If the average university course is three years long, however, in what other circumstances would we expect life to be consistently good, fun and easy for three years solid…?!
It’s natural to struggle and to experience difficult days.
Needing some support
If this is happening more frequently, or the bad days are starting to outweigh the good, it could be a sign that you need some support.
University life, or specific parts of this, may be causing you to feel this way.
Perhaps life outside of uni is proving challenging.
Alternatively, it might be a mixture of the two, or you may be unsure why you feel the way you do.
Some things that might help…
- Speak to someone – this might be a friend, a tutor, or another member of staff
- Familiarise yourself with the support available at your uni and how to make contact –your online learning account and university website should have details
- In-person and online appointments are usually offered
- Add university support details / mental health phone lines / text services to your phone – just in case
- Do you have a mental health diagnosis? Have you shared this with uni? By speaking to your uni mental health team, support such as reasonable adjustments can be put in place
- Check out Disabled Students’ Allowance (DSA). Not everyone identifies with the word disabled, but if you have experienced longer term challenges with your mental health, you may be eligible to apply. DSA is a grant and can provide support including assistive technology and mental health mentoring.
See the following for further information
Speak to your GP. If you haven’t spoken about your mental health before, try writing down your concerns / making a list of things to talk about. The Doc Ready website can help with this.
Other things to keep in mind…
Looking after our general wellbeing helps support good mental health.
- Keep hydrated (try and keep fizzy, sweet and energy drinks to a minimum)
- Aim to eat regular meals (including as many of your five a day as you can)

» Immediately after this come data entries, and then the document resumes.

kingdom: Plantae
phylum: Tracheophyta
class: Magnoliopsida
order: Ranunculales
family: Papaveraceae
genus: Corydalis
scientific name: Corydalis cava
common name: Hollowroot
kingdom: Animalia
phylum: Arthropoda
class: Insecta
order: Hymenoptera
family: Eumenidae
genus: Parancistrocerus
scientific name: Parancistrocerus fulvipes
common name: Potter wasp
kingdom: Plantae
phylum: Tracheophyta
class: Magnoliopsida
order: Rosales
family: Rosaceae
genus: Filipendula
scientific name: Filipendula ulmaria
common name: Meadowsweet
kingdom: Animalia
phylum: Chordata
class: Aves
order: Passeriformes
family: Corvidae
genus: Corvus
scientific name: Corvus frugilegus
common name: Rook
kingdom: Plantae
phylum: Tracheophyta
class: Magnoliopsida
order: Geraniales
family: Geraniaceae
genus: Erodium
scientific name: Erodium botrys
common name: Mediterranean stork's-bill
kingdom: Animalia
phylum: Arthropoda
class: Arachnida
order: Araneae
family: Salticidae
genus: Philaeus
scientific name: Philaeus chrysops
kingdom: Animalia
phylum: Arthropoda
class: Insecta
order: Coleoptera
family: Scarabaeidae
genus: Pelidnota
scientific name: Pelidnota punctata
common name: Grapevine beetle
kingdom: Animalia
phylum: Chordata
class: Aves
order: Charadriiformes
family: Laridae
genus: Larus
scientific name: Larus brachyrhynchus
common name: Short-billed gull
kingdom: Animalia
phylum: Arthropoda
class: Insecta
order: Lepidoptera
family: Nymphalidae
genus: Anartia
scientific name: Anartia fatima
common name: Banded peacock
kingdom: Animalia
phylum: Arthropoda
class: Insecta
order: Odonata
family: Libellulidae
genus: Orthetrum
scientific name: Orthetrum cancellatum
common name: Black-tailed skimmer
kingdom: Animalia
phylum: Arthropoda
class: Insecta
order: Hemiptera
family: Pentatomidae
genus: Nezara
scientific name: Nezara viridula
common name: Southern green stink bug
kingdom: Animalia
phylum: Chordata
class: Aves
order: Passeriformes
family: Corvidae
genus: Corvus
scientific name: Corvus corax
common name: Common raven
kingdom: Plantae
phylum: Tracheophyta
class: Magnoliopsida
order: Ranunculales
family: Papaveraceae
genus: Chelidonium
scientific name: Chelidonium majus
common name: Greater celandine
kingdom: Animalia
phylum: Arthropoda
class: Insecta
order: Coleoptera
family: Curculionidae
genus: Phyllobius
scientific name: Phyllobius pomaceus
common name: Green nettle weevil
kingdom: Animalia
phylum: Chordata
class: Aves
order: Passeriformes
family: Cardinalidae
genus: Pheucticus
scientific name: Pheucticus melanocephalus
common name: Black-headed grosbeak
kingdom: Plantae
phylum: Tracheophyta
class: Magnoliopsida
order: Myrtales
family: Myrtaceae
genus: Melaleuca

- Move your body regularly, including outside if possible
- Stay connected, ideally in person but online / on the phone can be helpful, too
- Aim to regularly do things that are non-course related and help you feel good (societies offer a range of different options)
- Try and establish a regular sleep routine (and keep screen use to a minimum before bed)
- Whilst it might be tempting to have a drink to lift your mood, be mindful that alcohol acts as a depressant on the central nervous system
- Find ways to manage stress – your uni might offer Mindfulness sessions or workshops on specific wellbeing topics
- Try and include regular down time within your week –(try meditation apps, ASMR, creative activities or gentle movement)
- If you have money concerns, try contacting the student finance team at your uni for further advice
- Plotting your deadlines on an academic calendar or online planner, and using reminders, can help with organisation and keeping track of work
It can be difficult to share how we feel, but reaching out is the first step in accessing support. This can make all the difference to your uni experience!